Oh dear...
Jan. 14th, 2020 03:35 pmwww.theguardian.com/uk-news/2020/jan/14/revealed-uk-concealed-failure-to-alert-eu-over-75000-criminal-convictions
Oops. Now... who was Home Secretary when this happened?
As is I quote from the piece:
“Sophie in’t Veld, a Dutch MEP on the European parliament’s committee on civil liberties, justice and home affairs, told the Guardian there was a wealth of evidence that the UK could not be trusted.
“This is yet another scandal that casts a very dark shadow over security and law enforcement cooperation,” she said.
“After the revelations of deliberate abuse of the Schengen Information System, and earlier scandals like the hack of [the Belgian telecoms provider] Proximus by GCHQ, it is clear that the principle of ‘mutual trust’ will not work.
“This revelation of the failure to alert authorities on criminals and the cover up afterwards casts serious doubts on the UK as a reliable partner.
“The purpose of information exchange is enhancing security. If one side fails to deliver, security gains are zero and cooperation pointless. The UK government has to consider very carefully how it intends to restore trust, bearing in mind negotiations have to be concluded by autumn of this year.”
Officials believe the failure to alert EU partners is down to the police national computer, a database containing information on millions of convicted criminals and their jail records.”
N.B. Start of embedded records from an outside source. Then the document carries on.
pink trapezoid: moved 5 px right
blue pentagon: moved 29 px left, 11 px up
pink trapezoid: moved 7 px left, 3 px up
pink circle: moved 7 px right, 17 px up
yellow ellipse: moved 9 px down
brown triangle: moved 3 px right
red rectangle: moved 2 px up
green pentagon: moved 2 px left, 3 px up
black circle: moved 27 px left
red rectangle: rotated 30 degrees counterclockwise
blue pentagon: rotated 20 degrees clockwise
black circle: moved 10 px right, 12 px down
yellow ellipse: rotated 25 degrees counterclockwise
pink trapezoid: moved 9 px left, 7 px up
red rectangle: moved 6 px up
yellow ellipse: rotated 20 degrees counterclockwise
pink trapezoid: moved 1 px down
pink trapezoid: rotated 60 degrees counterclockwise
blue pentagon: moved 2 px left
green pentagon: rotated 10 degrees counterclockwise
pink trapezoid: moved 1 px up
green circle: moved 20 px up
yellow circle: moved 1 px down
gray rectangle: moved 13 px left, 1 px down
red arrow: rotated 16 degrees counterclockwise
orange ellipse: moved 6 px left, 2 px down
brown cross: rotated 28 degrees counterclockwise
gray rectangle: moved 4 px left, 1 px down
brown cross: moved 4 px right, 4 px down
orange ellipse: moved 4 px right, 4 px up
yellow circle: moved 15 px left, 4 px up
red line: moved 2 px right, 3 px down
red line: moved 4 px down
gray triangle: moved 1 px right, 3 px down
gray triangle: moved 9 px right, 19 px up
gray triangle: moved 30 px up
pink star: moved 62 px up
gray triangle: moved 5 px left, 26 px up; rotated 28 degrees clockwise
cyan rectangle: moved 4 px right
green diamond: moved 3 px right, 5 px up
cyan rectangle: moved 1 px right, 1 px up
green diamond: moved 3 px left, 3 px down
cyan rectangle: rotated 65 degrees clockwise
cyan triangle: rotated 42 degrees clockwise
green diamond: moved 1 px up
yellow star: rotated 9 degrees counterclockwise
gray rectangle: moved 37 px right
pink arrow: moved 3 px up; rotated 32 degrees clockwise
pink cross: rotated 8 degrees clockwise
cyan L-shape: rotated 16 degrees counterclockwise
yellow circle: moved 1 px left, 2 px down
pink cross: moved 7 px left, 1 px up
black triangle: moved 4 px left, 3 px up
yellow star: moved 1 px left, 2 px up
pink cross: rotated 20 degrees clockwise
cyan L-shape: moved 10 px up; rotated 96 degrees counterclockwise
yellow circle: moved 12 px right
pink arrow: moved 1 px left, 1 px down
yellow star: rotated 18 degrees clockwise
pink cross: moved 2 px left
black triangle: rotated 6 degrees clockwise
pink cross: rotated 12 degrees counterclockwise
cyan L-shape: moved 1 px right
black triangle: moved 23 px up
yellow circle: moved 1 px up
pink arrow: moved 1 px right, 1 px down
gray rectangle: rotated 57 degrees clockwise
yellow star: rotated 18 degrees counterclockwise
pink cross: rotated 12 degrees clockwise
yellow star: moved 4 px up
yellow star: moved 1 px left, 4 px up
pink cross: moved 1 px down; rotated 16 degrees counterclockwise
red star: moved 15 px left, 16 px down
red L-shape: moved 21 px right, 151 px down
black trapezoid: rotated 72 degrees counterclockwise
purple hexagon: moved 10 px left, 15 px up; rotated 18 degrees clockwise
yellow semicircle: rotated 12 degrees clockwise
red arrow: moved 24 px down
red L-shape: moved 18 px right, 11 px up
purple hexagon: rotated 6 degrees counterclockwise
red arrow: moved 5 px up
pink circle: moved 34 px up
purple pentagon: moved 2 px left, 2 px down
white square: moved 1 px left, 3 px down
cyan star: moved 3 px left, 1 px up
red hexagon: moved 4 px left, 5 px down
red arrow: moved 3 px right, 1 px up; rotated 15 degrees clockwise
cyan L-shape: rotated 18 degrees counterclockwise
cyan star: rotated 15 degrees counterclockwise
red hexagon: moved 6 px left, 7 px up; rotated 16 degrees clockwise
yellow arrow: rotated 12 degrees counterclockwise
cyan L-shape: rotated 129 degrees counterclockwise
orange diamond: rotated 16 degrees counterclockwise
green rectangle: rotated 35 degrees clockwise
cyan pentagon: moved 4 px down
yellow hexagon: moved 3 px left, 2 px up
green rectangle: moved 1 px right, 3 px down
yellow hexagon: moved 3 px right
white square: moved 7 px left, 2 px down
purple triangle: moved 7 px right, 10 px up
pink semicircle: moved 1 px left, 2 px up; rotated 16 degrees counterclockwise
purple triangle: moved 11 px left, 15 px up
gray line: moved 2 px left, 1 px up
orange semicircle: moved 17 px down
Dash it chaps, if we are going to go it alone we will still need allies. I guess Ms Patel will need to get together with Mr Raab to thrash out a sensible and unified response from both the HO and the FO. This is uncharted water, obvs; but it looks as if the FO and HO are going to have to work together a bit better from here on in. After all they are both promoting Britain’s interest to markets both internal and external.